Re: Learning tunes by ear - what does it feel like for you?

To the original poster, Rudall Cart- your description, minus the session part, id dead on for me. So often I feel like I get the gist, or bones in place but then I somehow over simplify it and realize later that I’m missing quite a bit. I have only just now gotten back into playing flute and whistle, so while I’m trying to play tunes more “properly” I am also re learning the instrument too. Ive always been a learner by ear as well- but now that I know about Tunepal- thanks to you- I feel like I have a much better set of tools now, so thanks!

Re: Learning tunes by ear - what does it feel like for you?

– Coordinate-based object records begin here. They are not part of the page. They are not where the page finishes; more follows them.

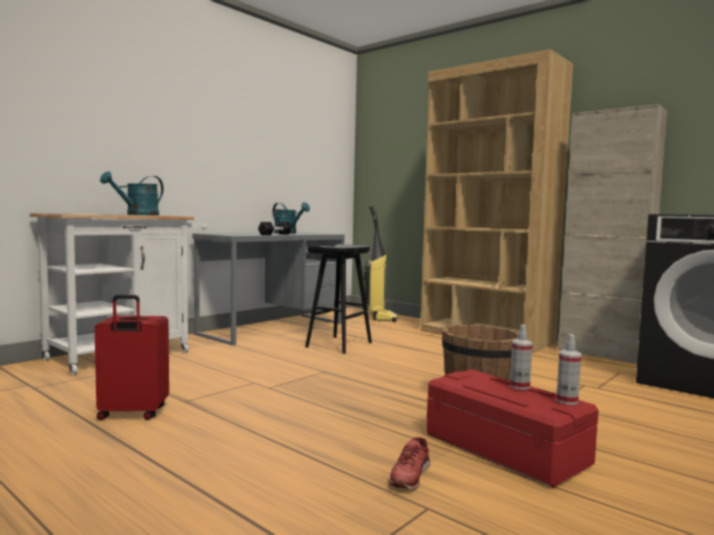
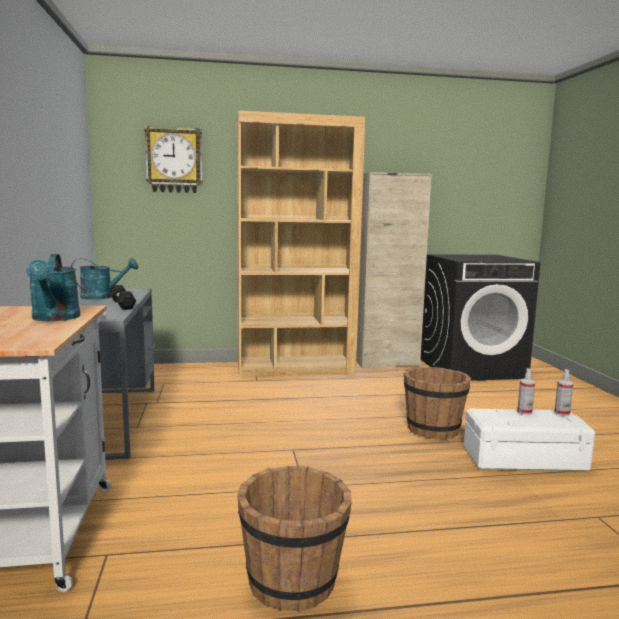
camera: 50 degrees left, 5 degrees up
(132, 414) = (293, 582): red suitcase -> brown bucket
(339, 345) = (224, 417): black stool -> none
(381, 318) = (169, 371): vacuum cleaner -> none
(408, 129) = (174, 160): none -> wall clock
(409, 476) = (546, 503): red shoe -> none
(506, 449) = (524, 458): red storage box -> white storage box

For me the process works something along the following lines:
1. Hearing a tune and liking it (obviously) -- that might be by buying a CD or listening to some of my heroes on YouTube or other channels.
2. Putting all the tunes I wanna learn in a playlist -- I mostly listen to ITM flute tunes (some classical flute music as well, mainly Bach or Mozart). My wife thinks it’s boring (she plays accordion but doesn’t listen to accordion music -- it kind of baffles me but to each their own -- she often plays tunes on the accordion that were originally played on other instruments but she can read the dots, so …) -- that’s why headphones were invented.
3. Now I listen to the tunes (not all the time but quite often) until I “soaked them up”
4. When I start learning a new one I often can already play it slowly in a basic version or sometimes a tune just “falls under the fingers” that I had listend to a lot.
5. For complicated or faster tunes that I cannot learn that way I use an app to slow them down to pick up the parts that I am unsure of. (I used to do that much more when starting out.)
6. When working on the tunes, I focus on the breathing, phrasing, tone, etc, less than the melody itself.
7. Play them until they play themselves. I read once (maybe here, maybe on a forum): “The beginner practices until he can play a tune without making mistakes, the master practices until it becomes impossible for him to make a mistake.” I’m not quite there yet.